O ministro André Mendonça, do Supremo Tribunal Federal (STF), avalia incluir o ministro Alexandre de Moraes na investigação do caso Master após a Polícia Federal (PF) identificar conversas diretas entre o colega de Corte e o banqueiro Daniel Vorcaro. As informações são de Cézar Feitosa e Fábio Serapião, do UOL.
De acordo com o relatório enviado a Mendonça, relator do processo, Vorcaro acionou Moraes para evitar investidas de órgãos de fiscalização contra o seu banco. O banqueiro usava uma técnica para tentar esconder os rastros do contato: escrevia os textos no bloco de notas do celular, tirava prints das telas e os enviava como mensagens de visualização única pelo WhatsApp para o ministro. O relatório aponta que Moraes respondia utilizando o mesmo método de comunicação.
Antes de tomar uma decisão sobre a inclusão de Moraes no inquérito, Mendonça abriu prazo para a Procuradoria-Geral da República (PGR) se manifestar. Nos bastidores do tribunal, o relator e seus auxiliares também estudam retirar o sigilo do relatório da PF, o que aumentou a tensão interna na Corte diante do risco de desdobramentos sobre a relação de ministros com o sistema financeiro.

Alertas sobre o Banco Central e acusações de “sacanagem”
As mensagens registradas em 30 de outubro de 2025 mostram a preocupação do banqueiro com uma ofensiva iminente das autoridades. Em um dos trechos enviados ao ministro, Vorcaro relatou a situação do Banco Master e disse: “Boa, vou mudar minha ida a abu dhabi pra conseguir te ver, se voce puder na terça feira! As coisas do ponto de vista economico estao andando bem. Consegui colocar no banco 800mm ja e devem entrar mais 400mm próxima semana. E FGC começou a fazer aos poucos”.
No mesmo texto, o empresário avisou que o Banco Central sofria pressão da PF e do Ministério Público Federal e cobrou uma intervenção junto aos chefes das instituições: “O problema agora é que tive informações informais e em confidencia de turma do banco central, que G e os diretores estao na pressao maxima de novo pra uma medida, pois o bacen esta sendo muito pressionado pela PF e MP, alegando que farao algo contra mim. É importante reforçar com Andrei e Paulo pra nao deixar ninguem de baixo fazer uma sacanagem que ai vai tudo pro saco”.

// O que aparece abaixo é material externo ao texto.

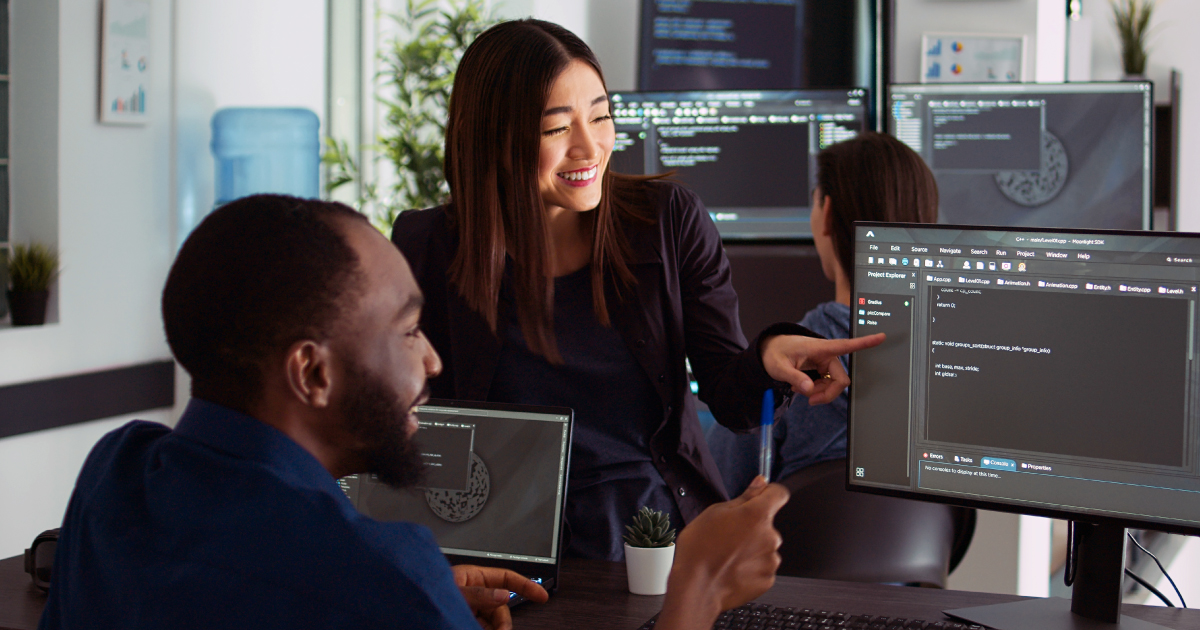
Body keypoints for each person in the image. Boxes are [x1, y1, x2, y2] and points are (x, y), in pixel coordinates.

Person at [39, 194, 792, 630]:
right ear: (312, 373)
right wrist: (698, 590)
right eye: (406, 331)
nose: (432, 361)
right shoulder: (382, 581)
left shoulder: (116, 474)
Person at [391, 19, 884, 562]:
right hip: (500, 543)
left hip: (653, 533)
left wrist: (768, 354)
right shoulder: (429, 245)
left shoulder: (669, 221)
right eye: (557, 128)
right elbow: (410, 418)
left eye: (601, 116)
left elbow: (730, 398)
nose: (590, 146)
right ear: (494, 138)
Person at [707, 131, 939, 494]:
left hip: (798, 552)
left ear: (826, 212)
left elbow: (712, 491)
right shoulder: (954, 366)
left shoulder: (786, 367)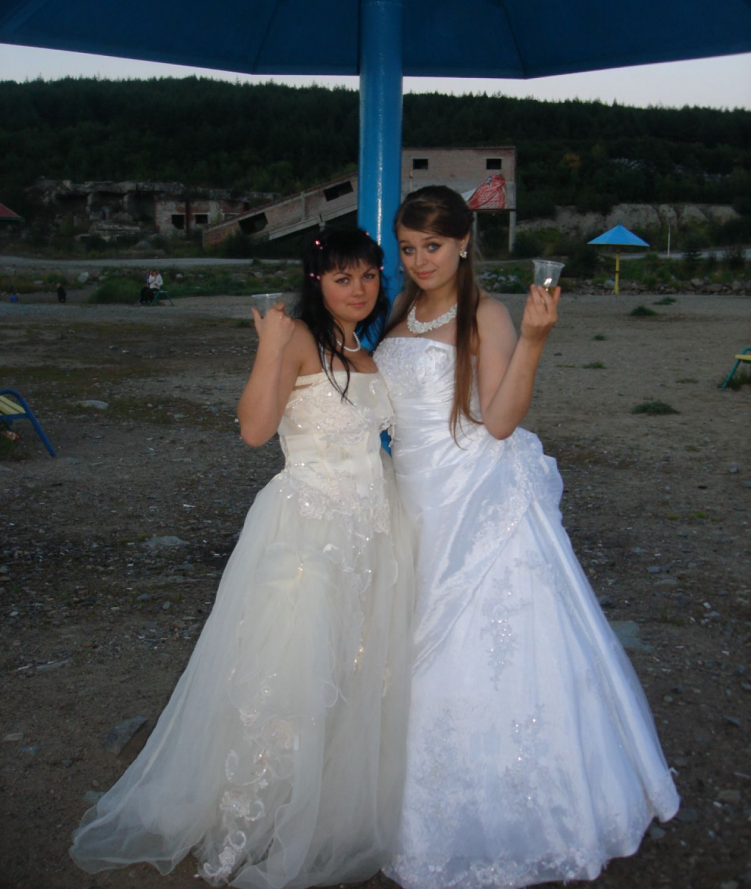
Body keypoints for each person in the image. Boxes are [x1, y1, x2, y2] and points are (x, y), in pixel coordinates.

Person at [71, 228, 413, 887]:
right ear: (317, 282)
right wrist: (267, 347)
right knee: (290, 673)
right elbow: (255, 429)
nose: (359, 289)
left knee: (355, 667)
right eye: (342, 278)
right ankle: (256, 817)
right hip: (308, 528)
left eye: (369, 276)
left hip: (372, 530)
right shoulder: (298, 339)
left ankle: (324, 806)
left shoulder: (367, 354)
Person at [373, 186, 679, 889]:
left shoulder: (485, 313)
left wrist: (534, 341)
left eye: (433, 246)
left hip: (472, 495)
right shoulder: (401, 311)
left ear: (463, 243)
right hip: (411, 494)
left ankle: (513, 811)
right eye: (409, 248)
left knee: (479, 647)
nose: (419, 261)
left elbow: (502, 420)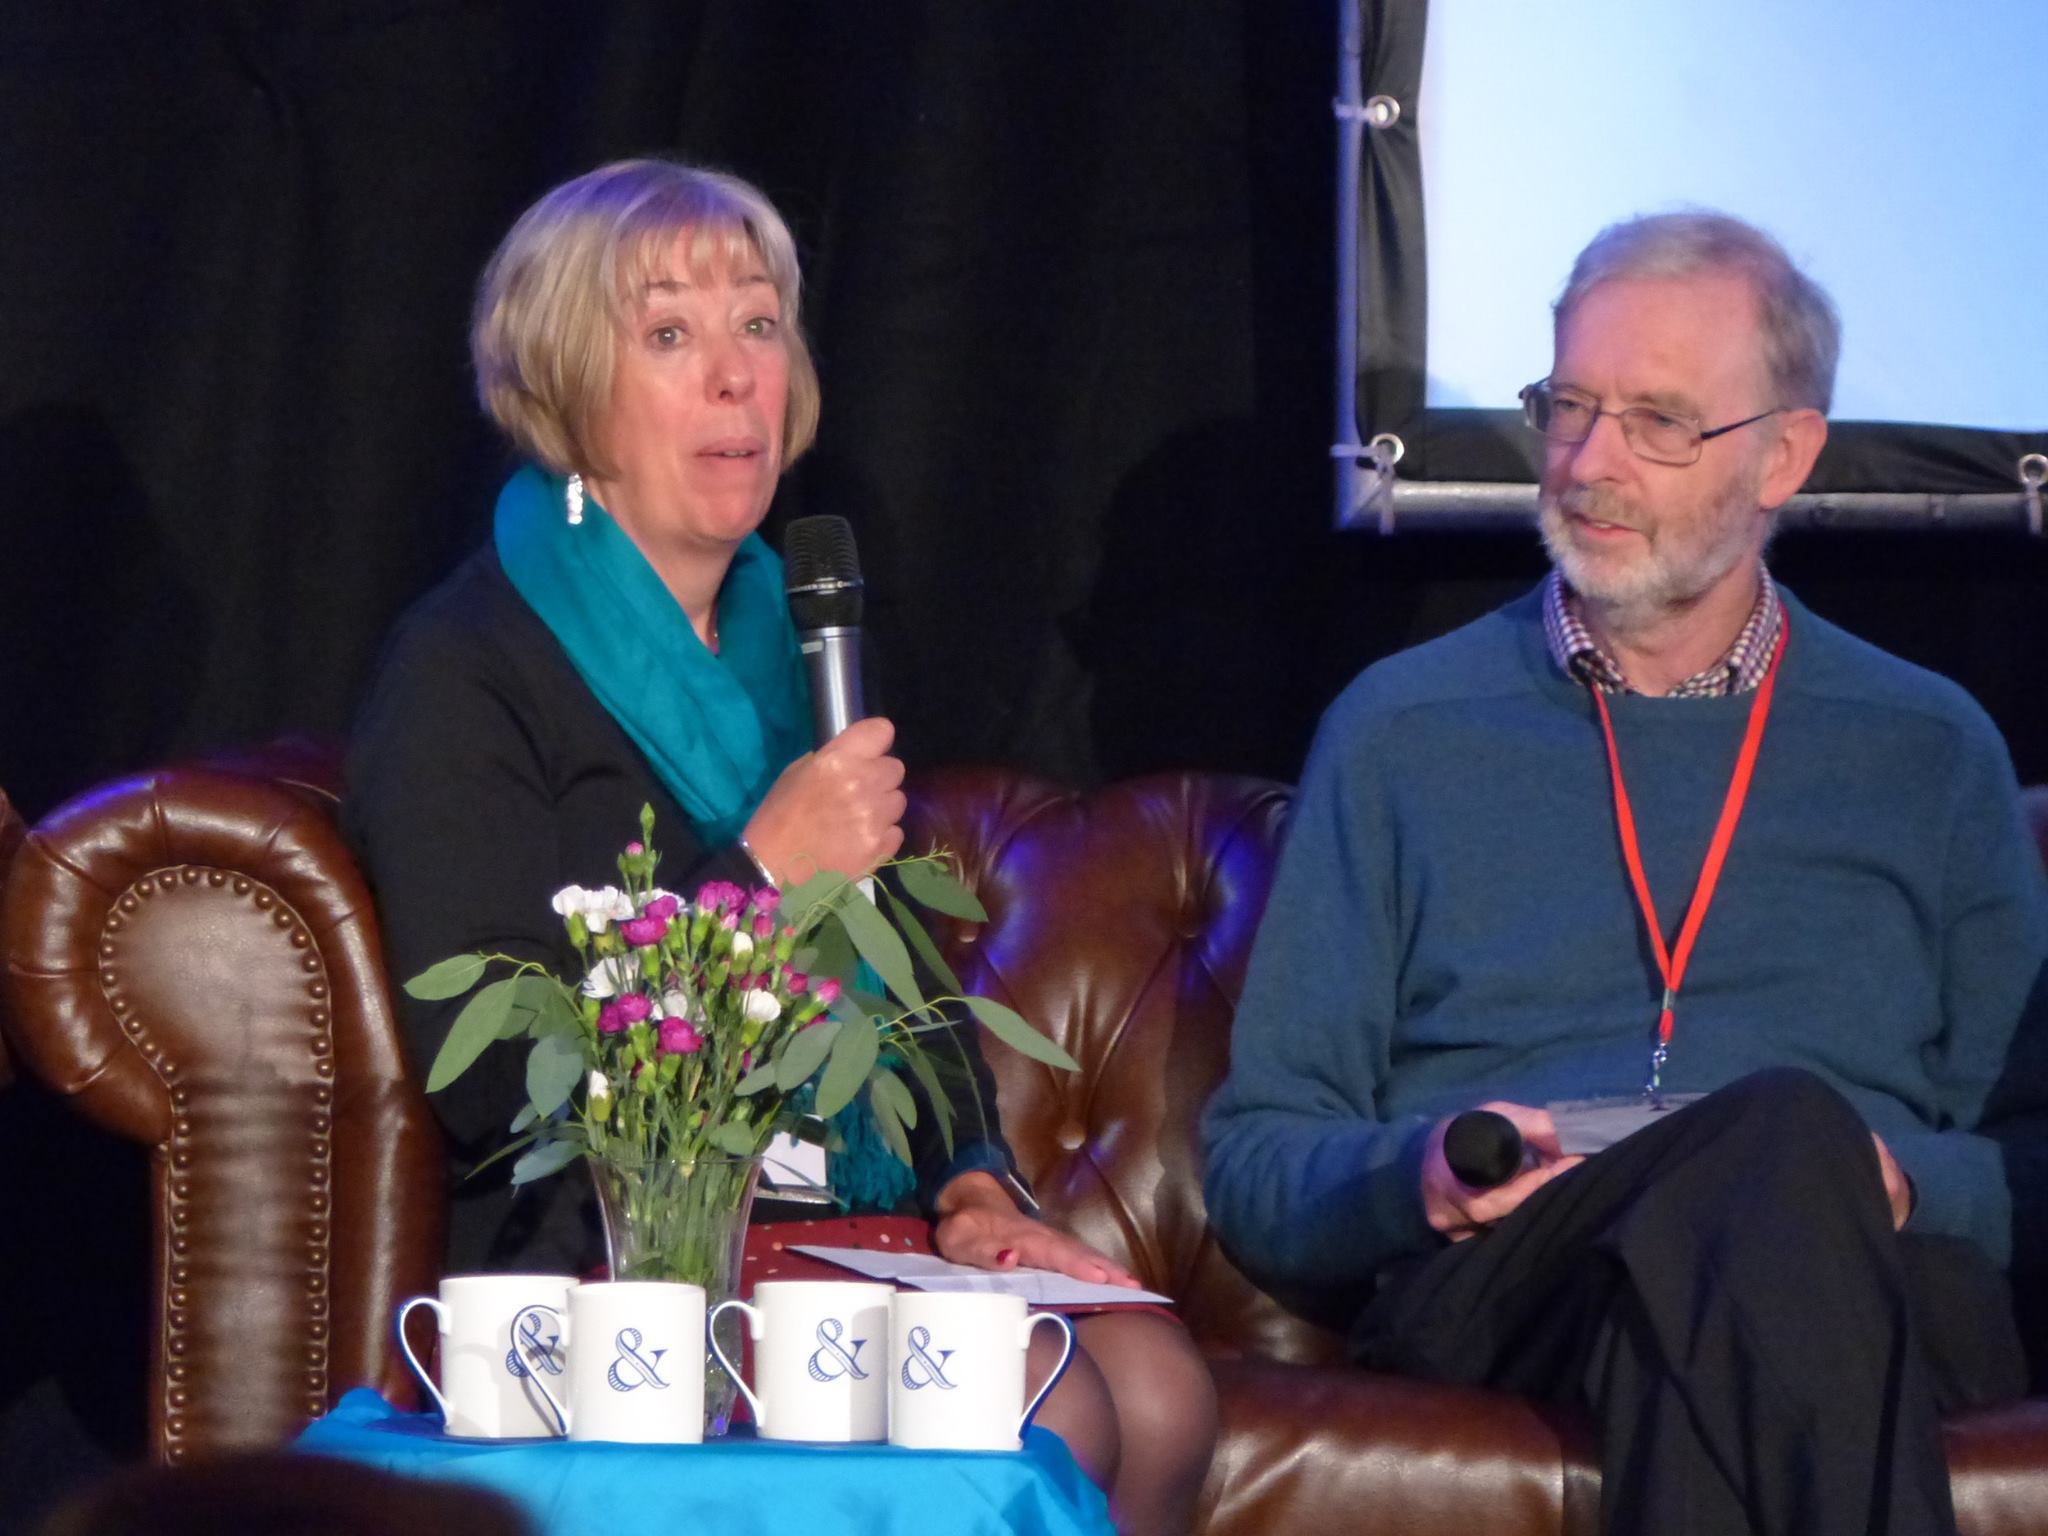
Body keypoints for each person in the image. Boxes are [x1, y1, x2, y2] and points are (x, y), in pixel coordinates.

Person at [344, 158, 1213, 1534]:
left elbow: (902, 982)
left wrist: (973, 1181)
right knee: (1058, 1407)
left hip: (837, 1219)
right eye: (670, 334)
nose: (735, 375)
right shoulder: (466, 669)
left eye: (758, 324)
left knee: (1161, 1389)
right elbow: (497, 1076)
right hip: (626, 1247)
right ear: (568, 386)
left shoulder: (796, 645)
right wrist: (756, 878)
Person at [1201, 211, 2048, 1536]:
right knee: (1772, 1155)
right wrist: (1420, 1172)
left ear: (1785, 455)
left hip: (1866, 1267)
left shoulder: (1928, 748)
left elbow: (2033, 1156)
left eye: (1658, 422)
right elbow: (1260, 1155)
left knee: (1780, 1161)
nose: (1590, 463)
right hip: (1522, 1277)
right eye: (1570, 406)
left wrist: (1900, 1182)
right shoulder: (1403, 728)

A PF identificou que “G” se referia ao presidente do BC, Gabriel Galípolo, enquanto “Andrei” e “Paulo” eram citações a Andrei Rodrigues (diretor-geral da PF) e Paulo Gonet (procurador-geral da República).
Vorcaro concluiu o recado colocando-se à disposição e reforçando: “Estou disponivel pra tratar e explicar qq coisa, so nao pode ter sacanagem. Vou te mandar os nomes que tem ido ao Bacen alegando que farao algo em breve”. Pouco depois, em novo texto enviado a Moraes, o banqueiro completou: “De pessoas de dentro do bacen que sao meus amigos e ficaram preocupados. Eles participaram das reunioes, por isso info 100%. Eu só nao posso queima los, pq tinham poucas pessoas, e saberao que eles me falaram, se isso chegar no G. Entao temos so que ter cuidado de como conduzir com o G depois”.
A assessoria do Supremo informou que Moraes não se manifestou após ser procurado. A PGR foi intimada e tem prazo de cinco dias para apresentar sua posição formal ao relator do processo.